Однако финансовый кризис, подорвавший самые основы долголетия государства, преследовал наследников Хубилая столь же неотступно, как и самостоятельное разложение его государства. Его администрации приходилось находить баланс между масштабными военными затратами, щедрыми императорскими милостями и привилегиями, с одной стороны, и конфуцианскими идеалами бережливости и облегчением налогового бремени для народа – с другой. Чтобы решить эту непреодолимую проблему и развязать фискальный узел, следующие великие ханы нанимали волшебников-финансистов из числа сэмужэней, зачастую мусульманских специалистов, чтобы изыскать нужную сумму и уравновесить баланс, часто – лишь на бумаге. Налоговое бремя облегчалось редко, а когда это происходило, как случилось во времена Тэмура Олджейту, итогом становилось лишь усугубление финансового кризиса. Большинство незадачливых советников по экономике видели решение в резком сокращении государственных расходов, но такое оздоровление финансов могло вылиться в политическое самоубийство, подрыв монгольского государства в Китае.
В 1285 году умер старший сын и избранный наследник Хубилая Чинким, что не только оставило отца безутешным, но и вызвало сбой в престолонаследии, который давал о себе знать на протяжении всего существования империи, несмотря на указ Хубилая о том, что трон должен остаться за наследниками Чинкима. Степные традиции выборного наследования никогда не уходили слишком далеко, хотя компромисс между родовым феодализмом монголов и традиционной китайской автократической и бюрократической системой был все же возможен. Империя Юань и природа имперской власти Чингисхана демонстрируют наносной и слабый характер степной культуры по отношению к оседлой. В Иране Газан-хан четко заявил о своей идентификации со своими оседлыми подданными. Чингисхан ясно показал привязанность к удовольствиям городской жизни и роскоши, а на троне империи Юань чередовались то правители, чьи симпатии тяготели к их южным подданным, то императоры, влекомые зовом природы и безлюдных степных равнин.
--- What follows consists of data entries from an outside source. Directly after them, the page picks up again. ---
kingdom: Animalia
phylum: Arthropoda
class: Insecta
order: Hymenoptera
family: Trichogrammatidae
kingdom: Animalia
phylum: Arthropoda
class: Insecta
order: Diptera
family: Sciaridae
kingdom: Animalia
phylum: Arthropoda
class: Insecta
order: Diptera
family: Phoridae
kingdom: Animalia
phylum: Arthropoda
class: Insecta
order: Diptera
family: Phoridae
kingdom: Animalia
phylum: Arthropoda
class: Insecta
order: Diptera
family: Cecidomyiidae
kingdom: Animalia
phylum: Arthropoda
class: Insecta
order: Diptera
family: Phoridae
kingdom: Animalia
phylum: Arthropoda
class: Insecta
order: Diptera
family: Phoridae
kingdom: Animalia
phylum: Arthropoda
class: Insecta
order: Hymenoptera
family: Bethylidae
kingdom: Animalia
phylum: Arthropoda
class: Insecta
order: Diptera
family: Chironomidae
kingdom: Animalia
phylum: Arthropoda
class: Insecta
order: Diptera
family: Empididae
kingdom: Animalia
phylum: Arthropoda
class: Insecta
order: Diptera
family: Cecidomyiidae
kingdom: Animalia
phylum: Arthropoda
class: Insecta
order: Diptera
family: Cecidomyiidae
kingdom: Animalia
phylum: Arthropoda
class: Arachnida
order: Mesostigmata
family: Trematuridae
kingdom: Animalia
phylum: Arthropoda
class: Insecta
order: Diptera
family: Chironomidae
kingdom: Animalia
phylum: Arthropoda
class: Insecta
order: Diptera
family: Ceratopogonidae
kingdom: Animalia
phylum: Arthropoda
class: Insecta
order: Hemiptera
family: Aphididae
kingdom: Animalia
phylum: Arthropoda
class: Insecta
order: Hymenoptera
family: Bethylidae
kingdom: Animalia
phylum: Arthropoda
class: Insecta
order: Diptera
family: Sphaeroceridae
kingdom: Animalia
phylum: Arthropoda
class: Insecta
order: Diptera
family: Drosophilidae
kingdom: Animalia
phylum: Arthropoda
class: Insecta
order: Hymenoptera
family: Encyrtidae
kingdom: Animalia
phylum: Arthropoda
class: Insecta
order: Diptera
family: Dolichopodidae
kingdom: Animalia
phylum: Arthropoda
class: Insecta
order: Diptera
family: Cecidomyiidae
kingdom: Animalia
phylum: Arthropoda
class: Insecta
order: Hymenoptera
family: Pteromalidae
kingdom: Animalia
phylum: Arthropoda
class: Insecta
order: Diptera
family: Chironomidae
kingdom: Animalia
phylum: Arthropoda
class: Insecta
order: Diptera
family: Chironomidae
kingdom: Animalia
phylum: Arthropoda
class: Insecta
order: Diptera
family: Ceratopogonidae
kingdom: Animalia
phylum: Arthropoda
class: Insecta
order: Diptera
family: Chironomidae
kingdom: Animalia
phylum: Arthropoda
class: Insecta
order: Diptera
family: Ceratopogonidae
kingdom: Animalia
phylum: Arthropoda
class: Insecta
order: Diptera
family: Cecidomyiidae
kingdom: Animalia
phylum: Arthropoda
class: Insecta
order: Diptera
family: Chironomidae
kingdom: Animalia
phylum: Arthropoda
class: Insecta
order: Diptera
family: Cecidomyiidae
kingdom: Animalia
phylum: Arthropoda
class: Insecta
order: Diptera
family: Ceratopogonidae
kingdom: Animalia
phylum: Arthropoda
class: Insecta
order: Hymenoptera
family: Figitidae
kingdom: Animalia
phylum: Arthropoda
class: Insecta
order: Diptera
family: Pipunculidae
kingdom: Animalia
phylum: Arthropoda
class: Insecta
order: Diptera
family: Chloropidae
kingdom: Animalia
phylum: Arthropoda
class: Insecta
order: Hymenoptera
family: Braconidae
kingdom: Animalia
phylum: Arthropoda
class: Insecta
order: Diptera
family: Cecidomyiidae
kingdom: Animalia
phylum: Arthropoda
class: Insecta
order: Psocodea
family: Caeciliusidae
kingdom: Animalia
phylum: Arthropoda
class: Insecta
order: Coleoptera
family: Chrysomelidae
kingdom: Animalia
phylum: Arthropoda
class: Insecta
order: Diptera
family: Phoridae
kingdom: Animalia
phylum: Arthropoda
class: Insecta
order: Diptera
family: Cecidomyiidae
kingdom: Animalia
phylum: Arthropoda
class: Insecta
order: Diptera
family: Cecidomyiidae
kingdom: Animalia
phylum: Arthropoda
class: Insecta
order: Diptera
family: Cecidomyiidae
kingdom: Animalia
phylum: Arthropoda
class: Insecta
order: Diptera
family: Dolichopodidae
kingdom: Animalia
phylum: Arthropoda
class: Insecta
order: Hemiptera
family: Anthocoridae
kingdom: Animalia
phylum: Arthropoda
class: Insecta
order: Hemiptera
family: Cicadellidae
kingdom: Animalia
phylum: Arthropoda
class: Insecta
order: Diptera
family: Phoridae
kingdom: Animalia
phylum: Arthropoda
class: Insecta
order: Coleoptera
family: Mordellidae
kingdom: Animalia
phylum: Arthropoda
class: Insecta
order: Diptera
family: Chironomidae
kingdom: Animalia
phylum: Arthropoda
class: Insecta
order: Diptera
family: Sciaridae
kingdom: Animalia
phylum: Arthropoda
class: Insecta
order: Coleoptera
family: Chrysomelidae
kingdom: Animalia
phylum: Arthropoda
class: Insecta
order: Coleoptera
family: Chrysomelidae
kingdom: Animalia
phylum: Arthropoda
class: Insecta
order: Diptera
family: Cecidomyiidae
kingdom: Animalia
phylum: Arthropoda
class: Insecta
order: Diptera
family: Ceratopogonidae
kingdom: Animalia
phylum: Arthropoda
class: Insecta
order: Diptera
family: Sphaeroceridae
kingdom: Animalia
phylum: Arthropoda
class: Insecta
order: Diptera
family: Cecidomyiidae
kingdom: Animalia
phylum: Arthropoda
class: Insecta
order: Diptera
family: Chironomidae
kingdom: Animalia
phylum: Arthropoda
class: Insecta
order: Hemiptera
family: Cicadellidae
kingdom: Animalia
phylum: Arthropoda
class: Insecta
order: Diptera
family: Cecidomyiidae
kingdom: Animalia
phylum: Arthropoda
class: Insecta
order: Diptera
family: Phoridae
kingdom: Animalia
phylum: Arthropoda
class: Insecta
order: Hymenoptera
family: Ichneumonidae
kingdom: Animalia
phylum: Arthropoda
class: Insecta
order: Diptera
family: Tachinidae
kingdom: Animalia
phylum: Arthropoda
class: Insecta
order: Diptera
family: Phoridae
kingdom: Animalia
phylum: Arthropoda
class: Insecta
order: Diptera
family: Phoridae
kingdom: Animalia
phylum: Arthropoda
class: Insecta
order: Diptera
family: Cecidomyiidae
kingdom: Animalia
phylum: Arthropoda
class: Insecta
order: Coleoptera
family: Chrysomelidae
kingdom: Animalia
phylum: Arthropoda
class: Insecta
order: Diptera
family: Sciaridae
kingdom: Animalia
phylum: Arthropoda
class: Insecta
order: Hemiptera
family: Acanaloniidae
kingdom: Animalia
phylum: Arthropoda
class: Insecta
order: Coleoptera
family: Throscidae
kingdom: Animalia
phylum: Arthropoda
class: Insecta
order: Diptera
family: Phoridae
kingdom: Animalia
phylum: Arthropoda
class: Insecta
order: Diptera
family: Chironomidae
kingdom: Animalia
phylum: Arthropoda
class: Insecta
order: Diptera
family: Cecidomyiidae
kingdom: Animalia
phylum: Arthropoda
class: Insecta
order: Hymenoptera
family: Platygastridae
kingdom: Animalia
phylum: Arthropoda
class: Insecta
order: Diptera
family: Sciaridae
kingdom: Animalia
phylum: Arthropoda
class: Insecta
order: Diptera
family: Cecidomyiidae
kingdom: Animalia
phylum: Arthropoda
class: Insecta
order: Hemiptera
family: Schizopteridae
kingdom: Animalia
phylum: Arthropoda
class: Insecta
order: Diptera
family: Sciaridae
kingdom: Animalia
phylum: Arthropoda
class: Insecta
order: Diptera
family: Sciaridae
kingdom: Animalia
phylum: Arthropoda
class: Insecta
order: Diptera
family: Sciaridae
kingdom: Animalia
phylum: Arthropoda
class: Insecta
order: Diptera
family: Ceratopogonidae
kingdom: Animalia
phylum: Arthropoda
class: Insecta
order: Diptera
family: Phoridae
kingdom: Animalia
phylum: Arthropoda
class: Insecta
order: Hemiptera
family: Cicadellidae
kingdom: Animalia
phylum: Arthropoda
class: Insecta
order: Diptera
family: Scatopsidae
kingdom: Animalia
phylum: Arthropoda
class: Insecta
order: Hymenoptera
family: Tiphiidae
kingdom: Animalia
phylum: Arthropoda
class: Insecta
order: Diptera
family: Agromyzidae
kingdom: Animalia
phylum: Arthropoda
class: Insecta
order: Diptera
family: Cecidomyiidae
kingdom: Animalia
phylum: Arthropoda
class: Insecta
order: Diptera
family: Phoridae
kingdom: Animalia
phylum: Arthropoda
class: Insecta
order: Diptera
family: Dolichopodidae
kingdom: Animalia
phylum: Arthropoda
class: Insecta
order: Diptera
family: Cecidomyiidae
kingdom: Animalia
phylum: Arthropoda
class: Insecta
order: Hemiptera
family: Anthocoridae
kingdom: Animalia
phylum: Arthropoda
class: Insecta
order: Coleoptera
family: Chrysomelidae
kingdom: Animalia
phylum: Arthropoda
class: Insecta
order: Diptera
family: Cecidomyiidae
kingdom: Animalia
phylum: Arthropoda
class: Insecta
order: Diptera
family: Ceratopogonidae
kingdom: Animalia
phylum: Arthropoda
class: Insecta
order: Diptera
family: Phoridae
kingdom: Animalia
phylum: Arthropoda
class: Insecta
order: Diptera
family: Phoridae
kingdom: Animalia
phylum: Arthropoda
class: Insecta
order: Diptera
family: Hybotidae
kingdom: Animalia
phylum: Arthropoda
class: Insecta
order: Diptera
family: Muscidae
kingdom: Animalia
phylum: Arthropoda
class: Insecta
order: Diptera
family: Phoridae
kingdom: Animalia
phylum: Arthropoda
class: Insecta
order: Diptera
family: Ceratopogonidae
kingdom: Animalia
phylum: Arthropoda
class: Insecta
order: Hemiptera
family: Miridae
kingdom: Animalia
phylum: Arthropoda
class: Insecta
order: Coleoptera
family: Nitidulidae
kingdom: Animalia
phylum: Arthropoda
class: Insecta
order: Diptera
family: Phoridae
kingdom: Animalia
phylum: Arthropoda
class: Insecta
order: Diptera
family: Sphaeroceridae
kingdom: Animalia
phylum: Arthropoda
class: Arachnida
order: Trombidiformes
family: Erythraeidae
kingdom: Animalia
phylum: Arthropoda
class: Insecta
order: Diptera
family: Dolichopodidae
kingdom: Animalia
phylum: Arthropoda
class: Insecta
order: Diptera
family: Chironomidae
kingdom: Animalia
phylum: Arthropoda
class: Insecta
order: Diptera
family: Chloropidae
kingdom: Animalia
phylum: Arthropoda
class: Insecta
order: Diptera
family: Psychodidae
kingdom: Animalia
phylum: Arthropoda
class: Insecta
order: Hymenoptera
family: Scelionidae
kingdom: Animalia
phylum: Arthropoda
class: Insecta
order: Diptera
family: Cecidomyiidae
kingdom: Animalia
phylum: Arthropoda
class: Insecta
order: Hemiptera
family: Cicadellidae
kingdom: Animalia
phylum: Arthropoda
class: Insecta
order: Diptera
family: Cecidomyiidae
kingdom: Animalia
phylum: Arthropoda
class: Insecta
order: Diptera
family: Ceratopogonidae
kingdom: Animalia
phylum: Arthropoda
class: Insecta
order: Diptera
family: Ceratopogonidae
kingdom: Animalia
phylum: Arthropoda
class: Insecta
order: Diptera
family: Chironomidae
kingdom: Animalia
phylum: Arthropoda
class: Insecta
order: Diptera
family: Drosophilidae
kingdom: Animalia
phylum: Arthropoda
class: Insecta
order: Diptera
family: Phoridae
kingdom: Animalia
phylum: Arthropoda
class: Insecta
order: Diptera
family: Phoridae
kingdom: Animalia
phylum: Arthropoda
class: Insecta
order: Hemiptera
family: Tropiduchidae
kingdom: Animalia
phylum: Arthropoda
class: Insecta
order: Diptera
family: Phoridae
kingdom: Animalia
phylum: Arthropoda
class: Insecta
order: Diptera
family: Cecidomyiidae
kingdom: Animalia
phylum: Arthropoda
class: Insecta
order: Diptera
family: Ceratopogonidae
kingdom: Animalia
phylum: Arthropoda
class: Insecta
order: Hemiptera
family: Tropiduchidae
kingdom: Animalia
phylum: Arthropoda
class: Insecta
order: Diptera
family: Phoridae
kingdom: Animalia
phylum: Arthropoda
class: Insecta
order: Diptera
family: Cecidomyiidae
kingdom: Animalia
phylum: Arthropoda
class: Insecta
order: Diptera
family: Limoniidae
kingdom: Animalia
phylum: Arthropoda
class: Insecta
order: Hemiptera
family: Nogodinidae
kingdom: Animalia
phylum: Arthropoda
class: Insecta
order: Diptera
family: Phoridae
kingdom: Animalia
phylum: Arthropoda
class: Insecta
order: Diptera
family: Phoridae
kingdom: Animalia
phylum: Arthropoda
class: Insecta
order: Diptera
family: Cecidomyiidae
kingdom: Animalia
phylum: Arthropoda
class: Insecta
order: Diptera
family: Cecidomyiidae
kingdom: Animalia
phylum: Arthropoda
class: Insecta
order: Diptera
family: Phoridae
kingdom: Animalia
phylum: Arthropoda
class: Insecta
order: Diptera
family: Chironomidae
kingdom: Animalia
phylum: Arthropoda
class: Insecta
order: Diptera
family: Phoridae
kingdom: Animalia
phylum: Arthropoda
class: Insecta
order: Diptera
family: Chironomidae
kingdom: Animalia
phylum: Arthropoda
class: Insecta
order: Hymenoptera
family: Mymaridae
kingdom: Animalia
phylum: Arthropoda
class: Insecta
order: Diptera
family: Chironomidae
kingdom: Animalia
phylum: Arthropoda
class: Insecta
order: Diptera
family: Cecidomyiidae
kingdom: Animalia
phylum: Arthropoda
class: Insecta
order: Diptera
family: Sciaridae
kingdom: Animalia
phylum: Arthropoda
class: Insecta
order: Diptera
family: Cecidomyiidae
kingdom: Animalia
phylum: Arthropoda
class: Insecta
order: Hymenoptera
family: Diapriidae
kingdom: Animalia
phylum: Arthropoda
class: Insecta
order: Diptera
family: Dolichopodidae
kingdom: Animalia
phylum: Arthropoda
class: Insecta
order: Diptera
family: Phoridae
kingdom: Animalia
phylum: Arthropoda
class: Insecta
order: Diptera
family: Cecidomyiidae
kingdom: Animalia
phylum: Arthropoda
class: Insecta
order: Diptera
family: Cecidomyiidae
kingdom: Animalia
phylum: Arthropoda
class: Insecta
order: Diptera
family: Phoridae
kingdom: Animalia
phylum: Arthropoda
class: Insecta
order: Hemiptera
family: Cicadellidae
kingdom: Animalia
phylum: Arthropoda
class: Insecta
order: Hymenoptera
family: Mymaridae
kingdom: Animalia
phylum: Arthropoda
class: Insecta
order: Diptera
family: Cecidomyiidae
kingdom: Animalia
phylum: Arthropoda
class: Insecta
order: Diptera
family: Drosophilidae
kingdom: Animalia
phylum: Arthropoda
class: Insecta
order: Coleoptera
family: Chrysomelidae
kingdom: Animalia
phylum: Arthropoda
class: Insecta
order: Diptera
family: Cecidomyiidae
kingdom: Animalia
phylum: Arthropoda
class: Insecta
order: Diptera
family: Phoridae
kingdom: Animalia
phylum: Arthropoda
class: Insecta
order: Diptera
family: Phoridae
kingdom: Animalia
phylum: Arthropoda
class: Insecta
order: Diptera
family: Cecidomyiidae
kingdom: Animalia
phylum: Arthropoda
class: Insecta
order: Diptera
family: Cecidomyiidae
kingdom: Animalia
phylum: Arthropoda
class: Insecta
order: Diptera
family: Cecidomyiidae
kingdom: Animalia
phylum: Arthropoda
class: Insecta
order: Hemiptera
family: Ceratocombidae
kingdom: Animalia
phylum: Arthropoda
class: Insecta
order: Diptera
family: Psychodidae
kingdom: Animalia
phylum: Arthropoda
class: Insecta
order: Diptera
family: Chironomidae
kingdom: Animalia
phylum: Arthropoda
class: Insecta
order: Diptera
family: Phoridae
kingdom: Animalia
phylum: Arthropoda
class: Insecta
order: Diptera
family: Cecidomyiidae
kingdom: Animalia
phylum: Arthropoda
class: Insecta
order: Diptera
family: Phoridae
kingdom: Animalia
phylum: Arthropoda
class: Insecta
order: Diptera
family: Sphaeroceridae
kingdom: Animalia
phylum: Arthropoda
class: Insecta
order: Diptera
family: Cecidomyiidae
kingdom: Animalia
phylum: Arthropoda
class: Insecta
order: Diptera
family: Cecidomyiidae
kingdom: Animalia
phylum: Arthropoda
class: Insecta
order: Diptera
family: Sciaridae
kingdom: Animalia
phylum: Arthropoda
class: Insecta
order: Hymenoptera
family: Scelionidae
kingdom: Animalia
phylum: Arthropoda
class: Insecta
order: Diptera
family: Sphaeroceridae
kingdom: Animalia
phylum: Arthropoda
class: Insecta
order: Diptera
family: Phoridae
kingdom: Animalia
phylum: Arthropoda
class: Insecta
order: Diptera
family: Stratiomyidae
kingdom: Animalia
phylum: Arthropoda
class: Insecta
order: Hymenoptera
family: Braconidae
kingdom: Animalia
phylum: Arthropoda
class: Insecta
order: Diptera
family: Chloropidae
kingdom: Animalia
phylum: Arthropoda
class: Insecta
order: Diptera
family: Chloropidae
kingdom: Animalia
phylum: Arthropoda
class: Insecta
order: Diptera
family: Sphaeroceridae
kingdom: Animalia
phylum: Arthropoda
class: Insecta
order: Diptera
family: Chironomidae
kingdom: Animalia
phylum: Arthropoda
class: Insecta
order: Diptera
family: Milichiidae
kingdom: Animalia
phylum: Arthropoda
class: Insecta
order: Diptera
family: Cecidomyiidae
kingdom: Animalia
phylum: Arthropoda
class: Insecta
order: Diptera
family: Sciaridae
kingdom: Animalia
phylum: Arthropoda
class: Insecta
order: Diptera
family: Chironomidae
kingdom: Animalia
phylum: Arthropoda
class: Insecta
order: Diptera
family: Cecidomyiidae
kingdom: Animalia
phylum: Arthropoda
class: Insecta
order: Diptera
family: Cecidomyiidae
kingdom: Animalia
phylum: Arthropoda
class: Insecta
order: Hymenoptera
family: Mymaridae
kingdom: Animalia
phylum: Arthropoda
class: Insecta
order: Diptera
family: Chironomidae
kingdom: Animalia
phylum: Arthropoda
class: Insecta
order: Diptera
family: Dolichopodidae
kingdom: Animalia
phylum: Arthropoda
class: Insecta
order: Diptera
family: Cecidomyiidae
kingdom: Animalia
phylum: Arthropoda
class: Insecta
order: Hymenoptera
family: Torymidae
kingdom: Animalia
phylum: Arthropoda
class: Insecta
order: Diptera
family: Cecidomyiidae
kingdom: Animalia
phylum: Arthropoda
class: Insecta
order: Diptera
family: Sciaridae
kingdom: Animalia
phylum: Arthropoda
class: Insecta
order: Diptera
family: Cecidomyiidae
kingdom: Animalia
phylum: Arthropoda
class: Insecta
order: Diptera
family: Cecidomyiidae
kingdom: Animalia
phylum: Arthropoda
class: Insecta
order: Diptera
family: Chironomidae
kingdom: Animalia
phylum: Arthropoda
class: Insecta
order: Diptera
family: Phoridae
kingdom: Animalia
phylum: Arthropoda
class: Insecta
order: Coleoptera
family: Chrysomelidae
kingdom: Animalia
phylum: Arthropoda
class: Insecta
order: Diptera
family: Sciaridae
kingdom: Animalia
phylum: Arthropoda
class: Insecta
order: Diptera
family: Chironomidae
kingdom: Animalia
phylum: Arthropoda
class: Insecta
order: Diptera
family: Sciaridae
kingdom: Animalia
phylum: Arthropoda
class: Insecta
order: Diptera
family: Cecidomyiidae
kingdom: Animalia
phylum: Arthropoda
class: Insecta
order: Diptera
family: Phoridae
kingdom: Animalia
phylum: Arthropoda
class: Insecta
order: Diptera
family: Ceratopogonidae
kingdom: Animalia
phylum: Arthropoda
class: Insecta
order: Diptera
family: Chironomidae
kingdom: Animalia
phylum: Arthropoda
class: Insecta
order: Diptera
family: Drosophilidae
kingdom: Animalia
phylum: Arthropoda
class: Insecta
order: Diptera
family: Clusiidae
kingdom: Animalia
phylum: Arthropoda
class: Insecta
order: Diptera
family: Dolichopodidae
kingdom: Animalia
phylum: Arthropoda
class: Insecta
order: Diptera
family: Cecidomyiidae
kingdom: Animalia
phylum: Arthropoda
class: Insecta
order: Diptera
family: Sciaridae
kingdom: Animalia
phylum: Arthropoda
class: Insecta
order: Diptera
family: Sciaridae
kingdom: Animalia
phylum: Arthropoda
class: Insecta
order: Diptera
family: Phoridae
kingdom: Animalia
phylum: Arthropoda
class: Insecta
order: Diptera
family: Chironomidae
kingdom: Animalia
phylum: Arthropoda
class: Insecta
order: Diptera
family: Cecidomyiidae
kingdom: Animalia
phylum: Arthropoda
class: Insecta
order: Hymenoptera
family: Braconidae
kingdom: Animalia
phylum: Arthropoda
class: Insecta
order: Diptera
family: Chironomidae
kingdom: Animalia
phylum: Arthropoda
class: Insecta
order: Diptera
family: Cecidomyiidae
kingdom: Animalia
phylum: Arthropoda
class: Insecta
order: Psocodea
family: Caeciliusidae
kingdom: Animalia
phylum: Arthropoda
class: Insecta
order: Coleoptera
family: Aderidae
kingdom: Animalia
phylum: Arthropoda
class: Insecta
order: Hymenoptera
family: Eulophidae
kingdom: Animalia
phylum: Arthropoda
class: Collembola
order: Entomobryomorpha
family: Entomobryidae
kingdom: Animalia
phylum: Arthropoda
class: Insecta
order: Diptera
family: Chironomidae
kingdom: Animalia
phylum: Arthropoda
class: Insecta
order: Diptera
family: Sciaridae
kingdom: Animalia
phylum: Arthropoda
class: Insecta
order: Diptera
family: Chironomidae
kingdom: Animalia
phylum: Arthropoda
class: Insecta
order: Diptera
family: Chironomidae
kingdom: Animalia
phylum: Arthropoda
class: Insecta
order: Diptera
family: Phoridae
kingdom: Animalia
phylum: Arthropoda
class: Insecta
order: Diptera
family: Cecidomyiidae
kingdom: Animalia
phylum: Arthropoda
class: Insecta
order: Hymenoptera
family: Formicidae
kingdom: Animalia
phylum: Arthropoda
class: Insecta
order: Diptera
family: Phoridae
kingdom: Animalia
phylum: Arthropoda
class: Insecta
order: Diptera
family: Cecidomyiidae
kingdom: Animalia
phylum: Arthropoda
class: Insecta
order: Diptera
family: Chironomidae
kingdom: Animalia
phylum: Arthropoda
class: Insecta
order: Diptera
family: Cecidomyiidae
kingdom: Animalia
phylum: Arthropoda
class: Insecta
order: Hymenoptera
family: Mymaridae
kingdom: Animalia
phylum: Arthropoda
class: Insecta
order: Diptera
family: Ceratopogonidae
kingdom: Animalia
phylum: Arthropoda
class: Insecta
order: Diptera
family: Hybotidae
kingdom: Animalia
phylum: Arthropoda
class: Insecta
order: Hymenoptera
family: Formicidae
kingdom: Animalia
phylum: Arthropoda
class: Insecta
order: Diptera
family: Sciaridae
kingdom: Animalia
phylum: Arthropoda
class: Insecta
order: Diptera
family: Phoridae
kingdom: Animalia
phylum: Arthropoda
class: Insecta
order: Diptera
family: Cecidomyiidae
Тэмур Олджейту Чэн-цзун[253]
(прав. 1294–1307) продолжил курс своего деда Хубилая, в то время как Хайсан Хулуг-хан У-цзун (прав. 1307–1311) отказался от его прокитайской политики. Аюрбарибада Буянту-хаган Жэнь-цзун (прав. 1311–1320) принял конфуцианскую культуру, и тот же курс продолжил его преемник Шидэбала Гэгэн Ин-цзун (прав. 1321–1323), завершивший кодификацию законов. Однако после переворота, совершенного Есун-Тэмуром Тай-дином[254] (прав. 1323–1328), влияние степи возобновилось. Туг-Тимур Джаяту-хаган Вэнь-цзун (прав. 1328–1329; 1329–1332) был известен своим глубоким знанием китайской культуры и хорошо говорил по-китайски, но, когда его сменил Тогон-Тимур (прав. 1333–1368/1370), вражда между двумя партиями погрузила государство в анархию. Большинство правителей, следовавших за Хубилаем, восходили на трон взрослыми людьми на третьем-четвертом десятке, и только Ринчинбал Нин-цзун (прав. 1332) и Тогон-Тимур заняли престол еще детьми. Однако все они в известной степени были номинальными фигурами, которые представляли различные клики монгольских аристократов и политических интриганов, считавших, что их интересы лучше представляют степь или оседлый мир.Столь же широкий раскол лежал в основе напряженности в государстве Хулагуидов, а иногда прорывался наружу и в чагатаидско-угэдэидском альянсе. Толуиды при ильханах и Хубилае очень активно поощряли мирное сосуществование, если не слияние и объединение городской и степной культур, и это смешение породило небывалый культурный взлет, наблюдавшийся в Иране и юаньском Китае в XIII и XIV веках.
Последний император единой Монгольской империи Мункэ-хан рассматривал Китай, по крайней мере изначально, как дополнение к его степной империи, в то время как Хубилай считал Китай основой своих владений и намеревался выстроить его по своему замыслу. Хубилай был сильным и харизматичным правителем, и он умел привить свое видение даже потенциальным противникам, но его преемники не смогли повторить его успех. Однако когда монгольские армии, разгромленные в ходе восстания Красных повязок (ок. 1369 г.), повернули на север и возвратились на родину предков в Монголию, в их исходе приняли участие далеко не все, кто когда-либо верно служил юаньским императорам, отнюдь не все сыновья или внуки воинов, пришедших с Чингисидами из северной степи. На север вернулись те, кто отверг Китай и культуру, которая развивалась и укреплялась на протяжении последнего столетия. Те же, кто остался и принял городскую жизнь, органической частью которой они являлись, благоденствовали и, несомненно, стали верными подданными новой династии Мин.